Par Maître Alain Jakubowicz – 2007
27 mai 1987. Une vieille dame aux cheveux blancs se présente devant la Cour. Elle tient un mouchoir blanc serré dans la main droite. Son regard est clair et sombre à la fois. Chacun saisit la portée historique de l’instant lorsque, d’une voix grave colorée d’un merveilleux accent juif polonais, Sabina Zlatin commence son témoignage : “C’est avec le cœur serré que je vais vous raconter l’histoire de la Maison d’Izieu”. Aussitôt, comme si elle ne voulait pas entretenir un vain espoir, elle annonce l’épilogue avant que l’histoire ne soit contée : “J’étais pas là, j’étais à Montpellier et la maison a été débordée, les enfants jetés comme des paquets vivants dans les cars. 44 enfants, leurs éducateurs et mon mari”.

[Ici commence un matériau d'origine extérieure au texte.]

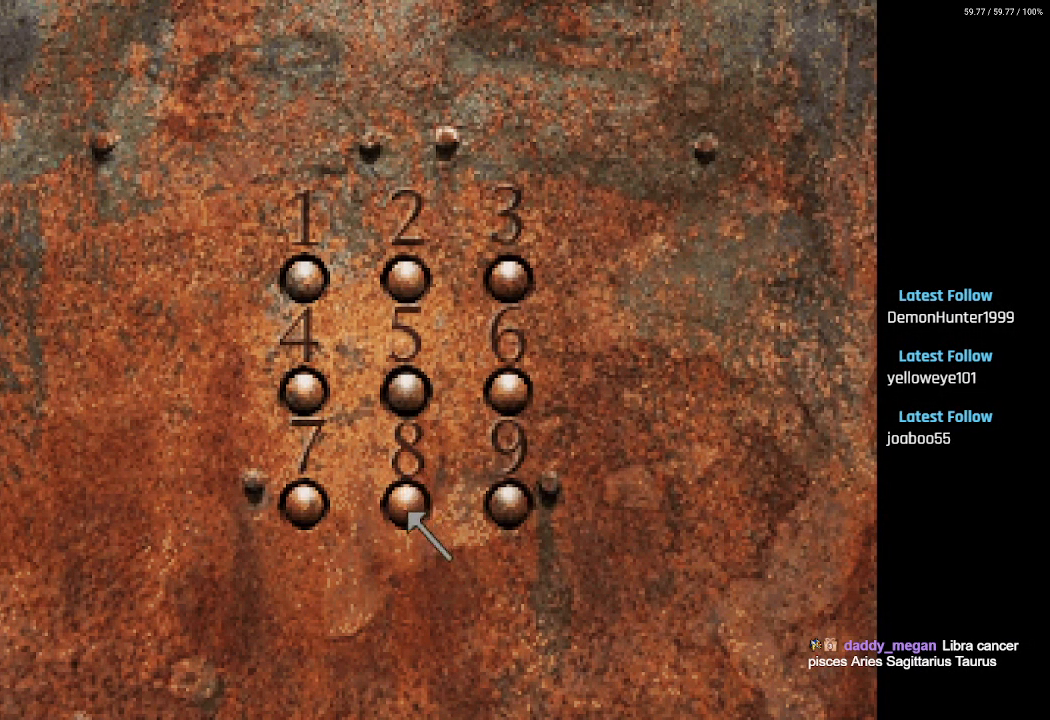
{"buttons": [], "left_stick": "center", "right_stick": "center", "events": [[67, "CROSS", "down"], [183, "CROSS", "up"]]}
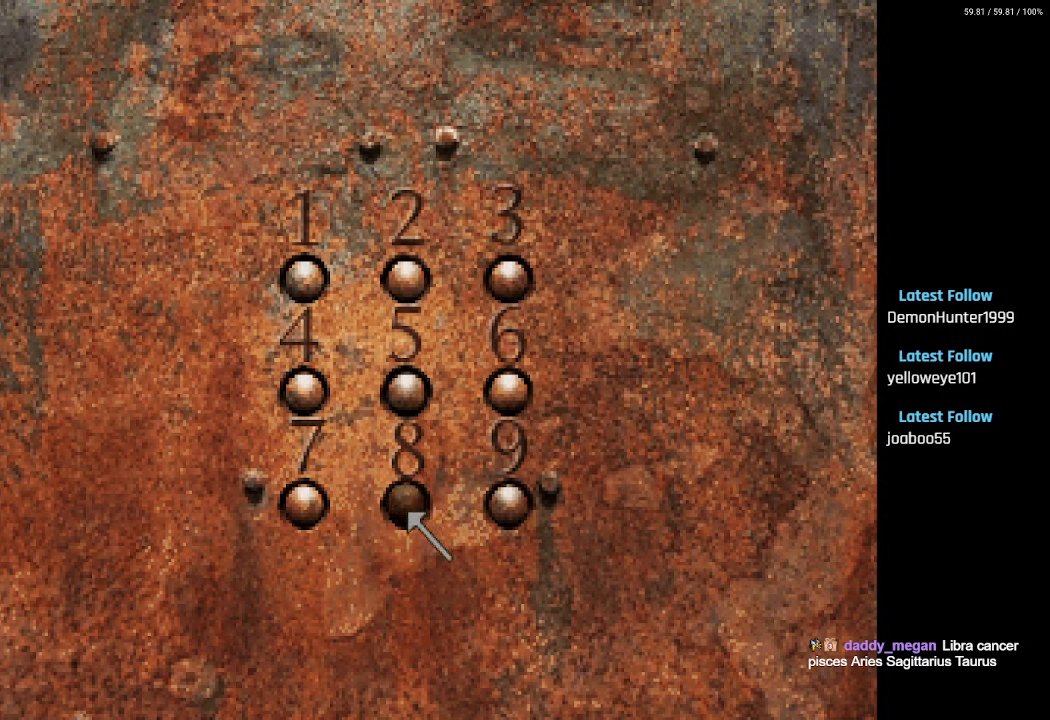
{"buttons": [], "left_stick": "center", "right_stick": "center", "events": [[300, "DPAD_DOWN", "down"], [467, "DPAD_DOWN", "up"]]}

Puis, revenant en arrière, elle explique comment elle a choisi la Maison d’Izieu pour y cacher les enfants. Infirmière de la Croix Rouge, elle avait de quitter son poste en raison des lois anti-juives. Elle s’est alors occupée des enfants dont les parents étaient partis en déportation.
C’est le Sous-Préfet de Belley, Pierre-Marcel Wilzer qui l’a aidée à trouver la Maison, comme quoi il y eut des hauts fonctionnaires héroïques.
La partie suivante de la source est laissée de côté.